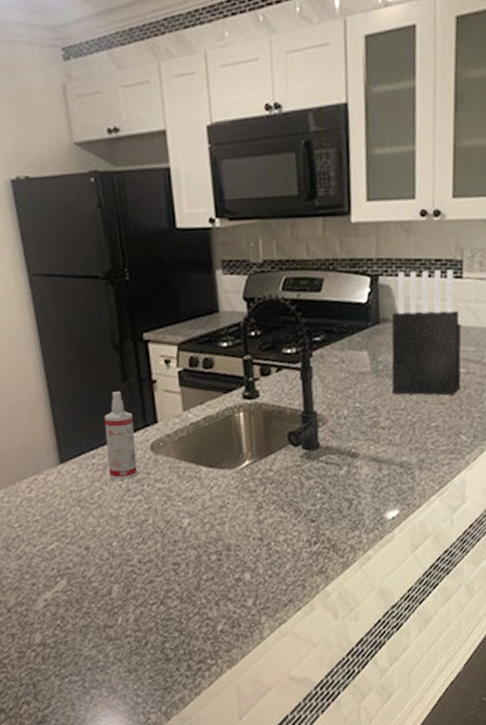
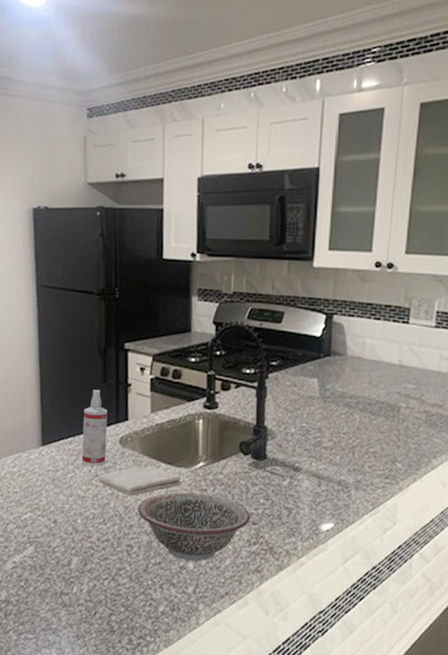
washcloth: none [131,471,227,508] -> present [98,465,182,496]
decorative bowl: none [180,495,308,572] -> present [137,492,251,562]
knife block: present [391,269,462,396] -> none [337,313,404,426]

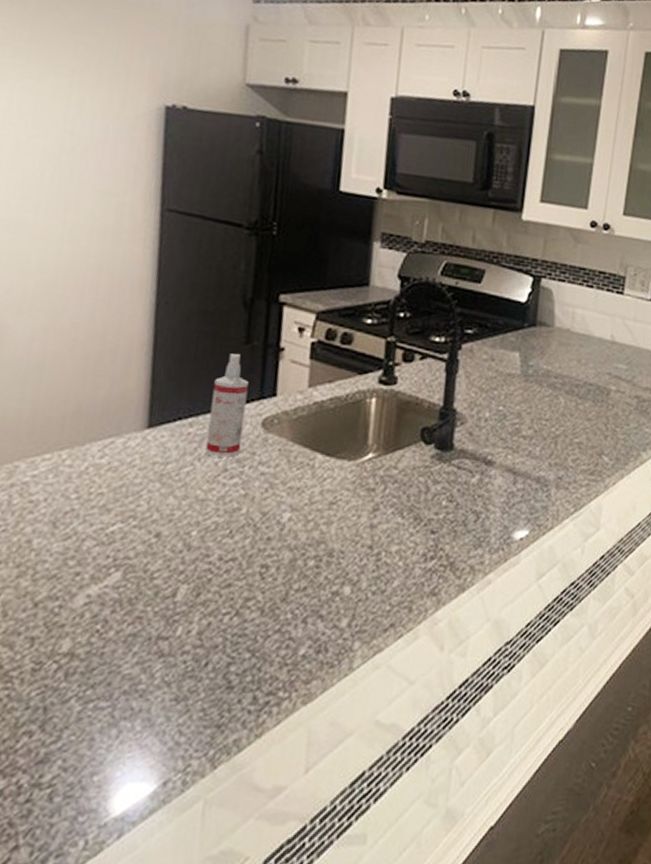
washcloth: present [98,465,182,496] -> none [227,456,343,498]
decorative bowl: present [137,492,251,562] -> none [279,492,429,584]

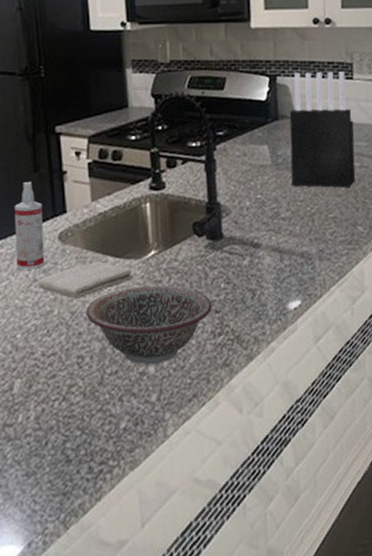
washcloth: none [227,456,343,498] -> present [38,260,133,299]
decorative bowl: none [279,492,429,584] -> present [86,285,212,365]
knife block: none [539,277,617,412] -> present [289,71,355,188]

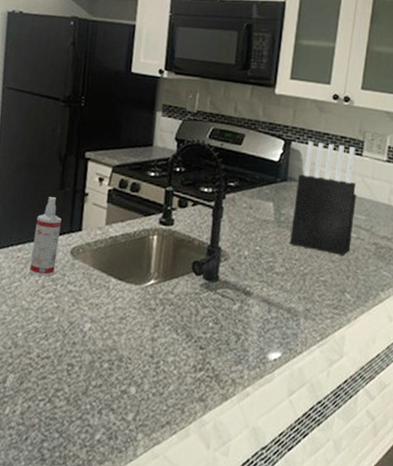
washcloth: present [38,260,133,299] -> none [45,279,131,311]
decorative bowl: present [86,285,212,365] -> none [82,309,198,386]

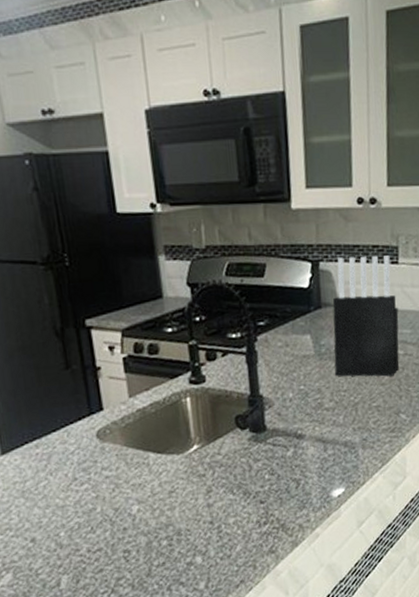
spray bottle: present [29,197,62,277] -> none [47,379,84,470]

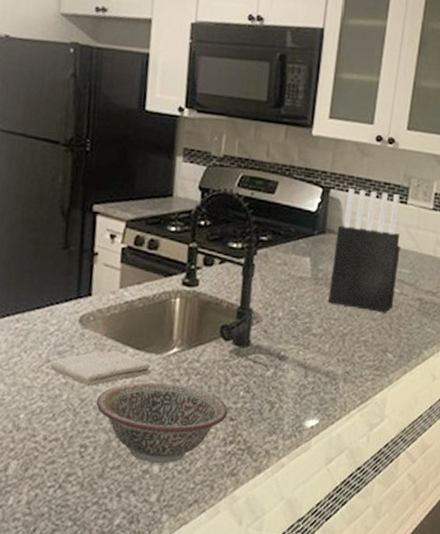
washcloth: none [78,457,176,496] -> present [50,350,151,386]
decorative bowl: none [129,479,257,555] -> present [96,382,228,464]

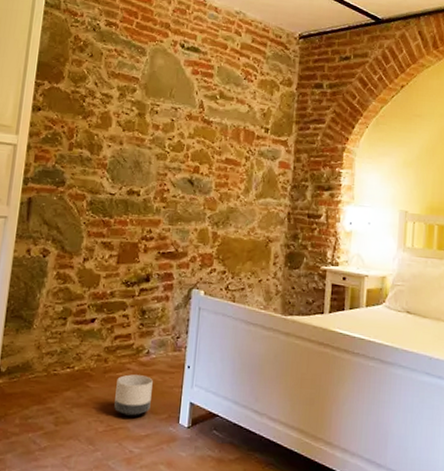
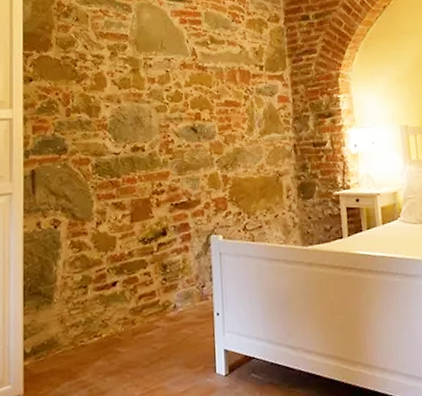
planter: present [114,374,153,417] -> none [147,330,185,376]

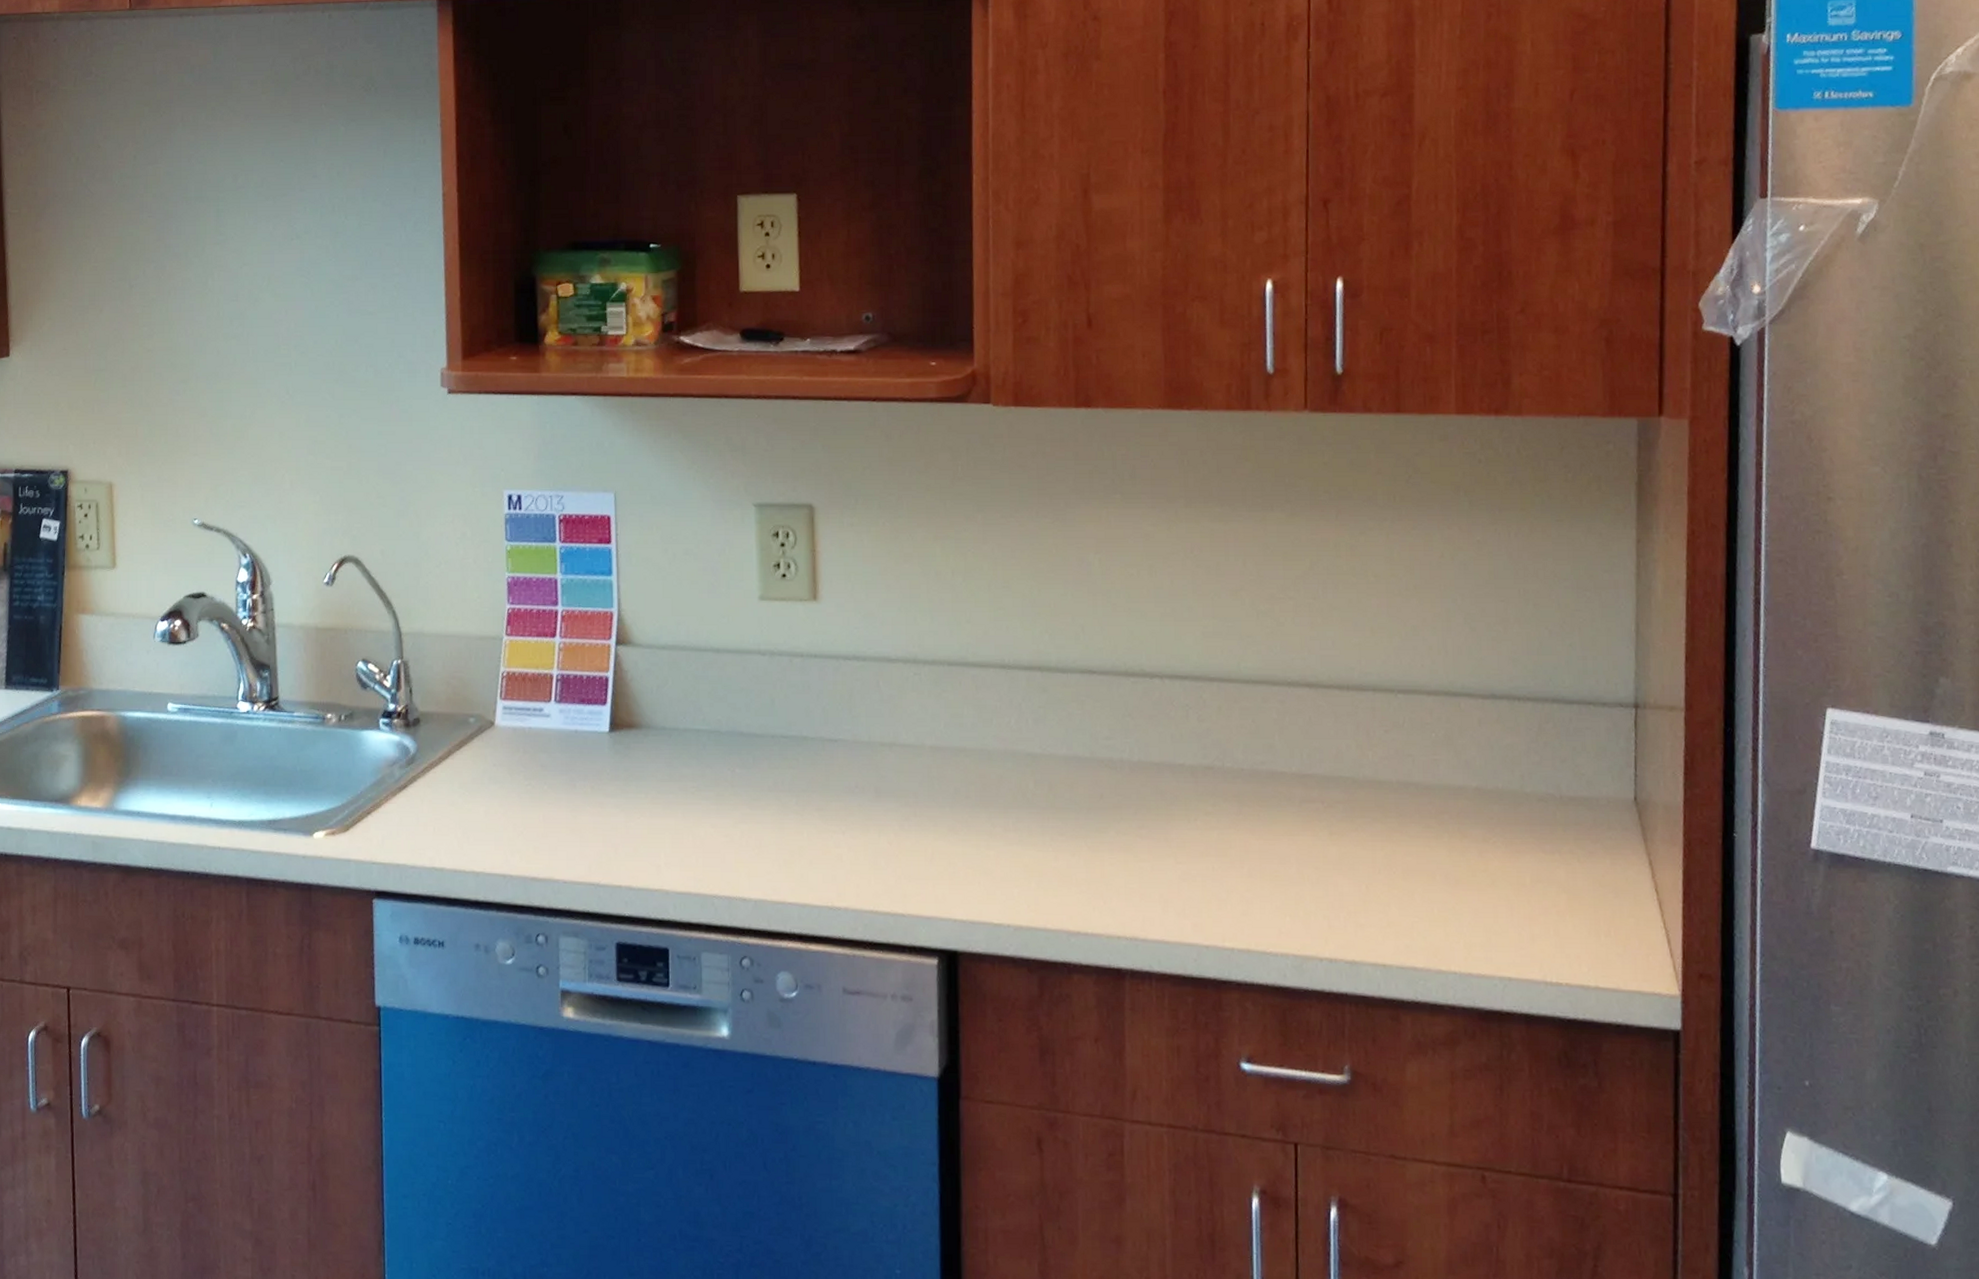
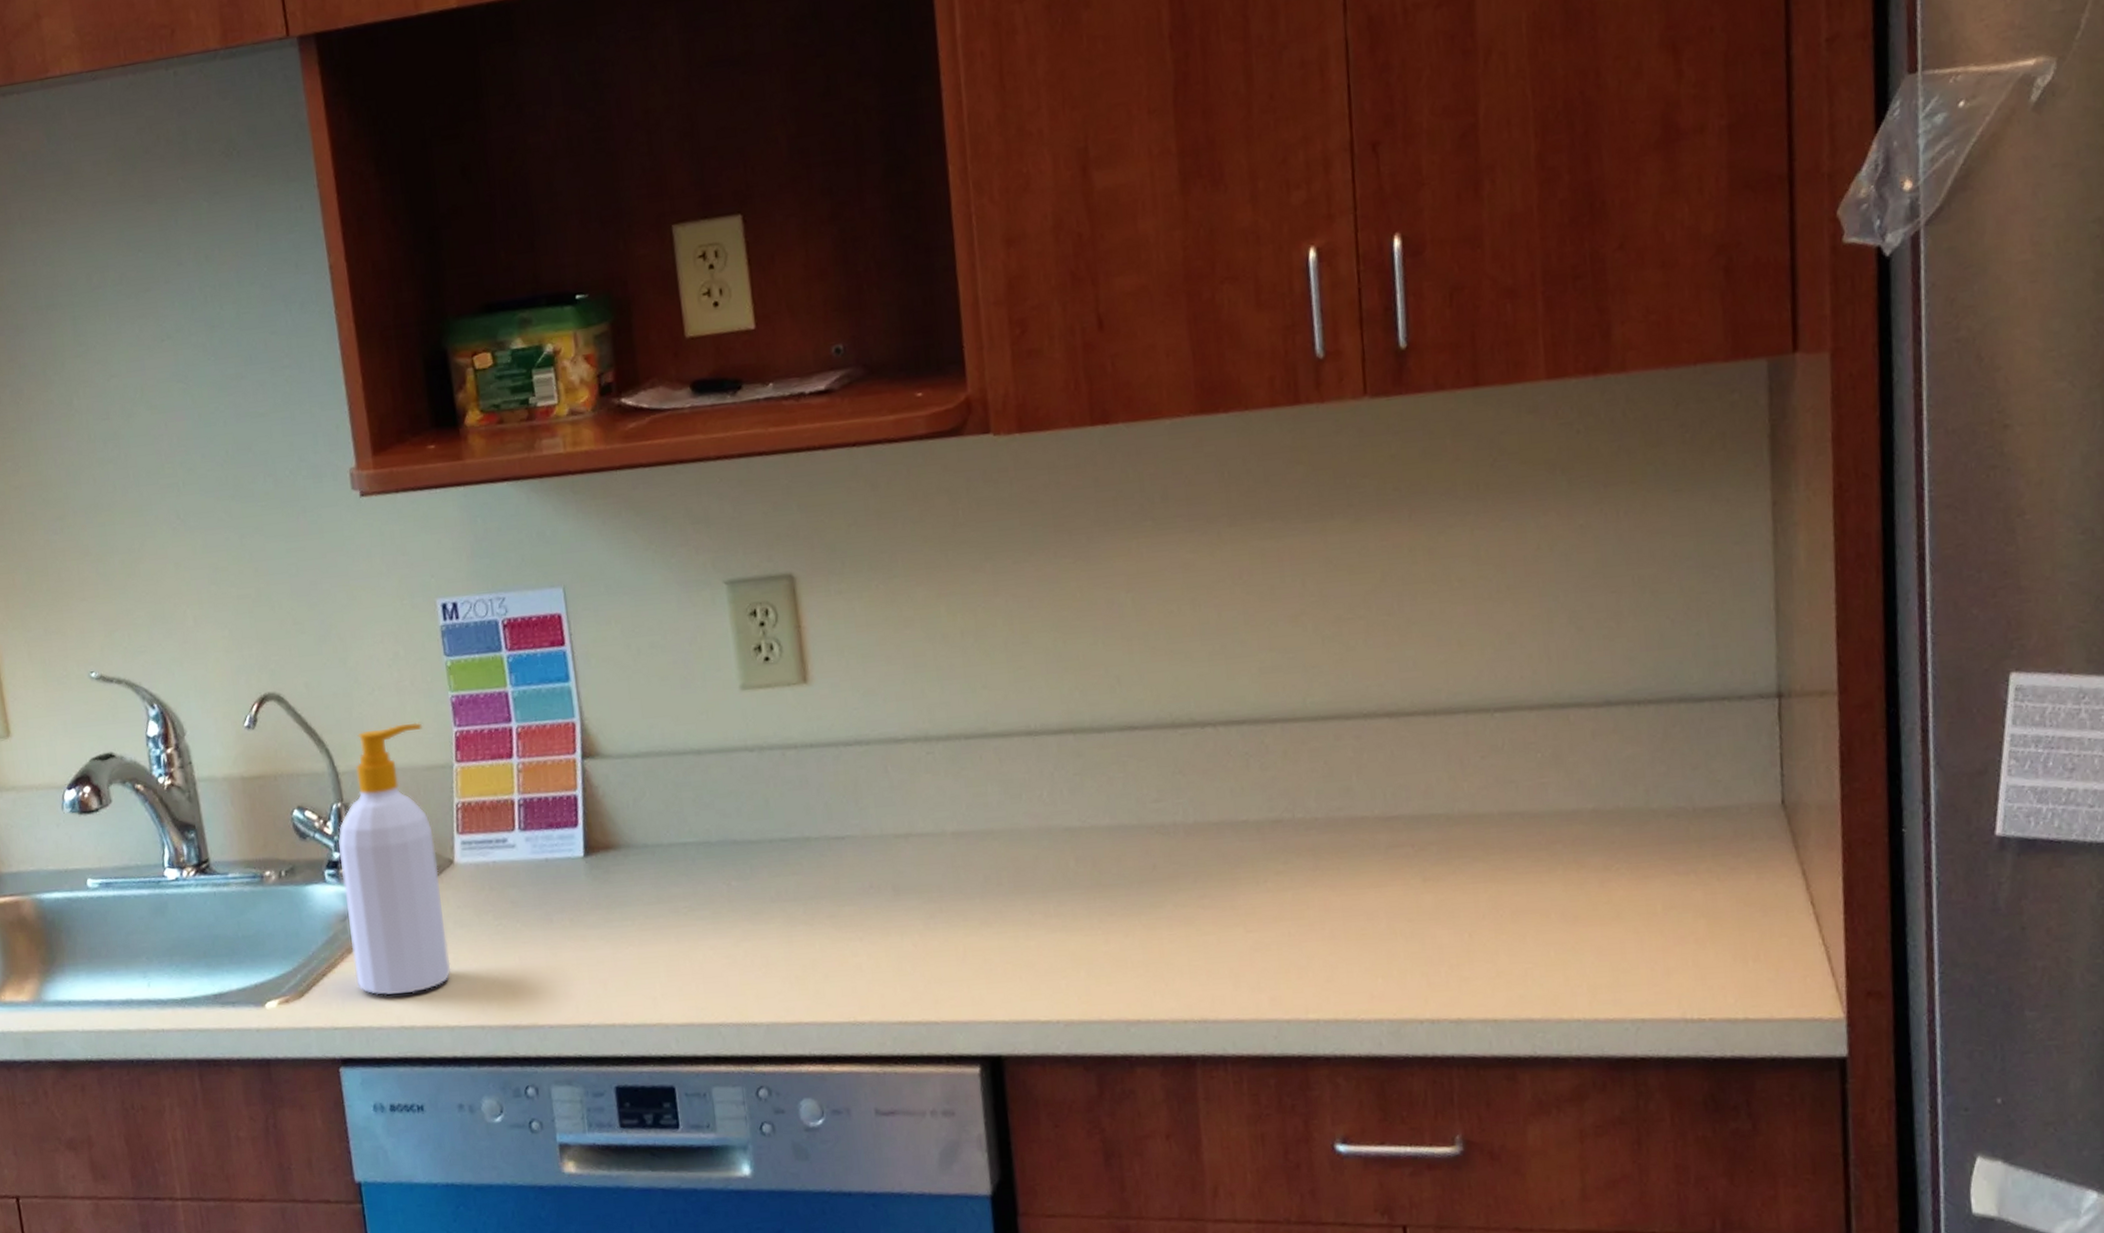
soap bottle: none [394,596,482,838] -> present [337,722,452,995]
= = = = = = =
Extract from the material above the stretch running from the line containing "washcloth: present [98,465,182,496]" through the line containing "decorative bowl: none [129,479,257,555]". Keep the text exact and the pictures out.

Task output |
washcloth: present [98,465,182,496] -> none [227,456,343,498]
decorative bowl: present [137,492,251,562] -> none [279,492,429,584]

washcloth: none [227,456,343,498] -> present [38,260,133,299]
decorative bowl: none [279,492,429,584] -> present [86,285,212,365]
knife block: none [539,277,617,412] -> present [289,71,355,188]

washcloth: present [38,260,133,299] -> none [45,279,131,311]
decorative bowl: present [86,285,212,365] -> none [82,309,198,386]

spray bottle: present [29,197,62,277] -> none [47,379,84,470]

washcloth: none [78,457,176,496] -> present [50,350,151,386]
decorative bowl: none [129,479,257,555] -> present [96,382,228,464]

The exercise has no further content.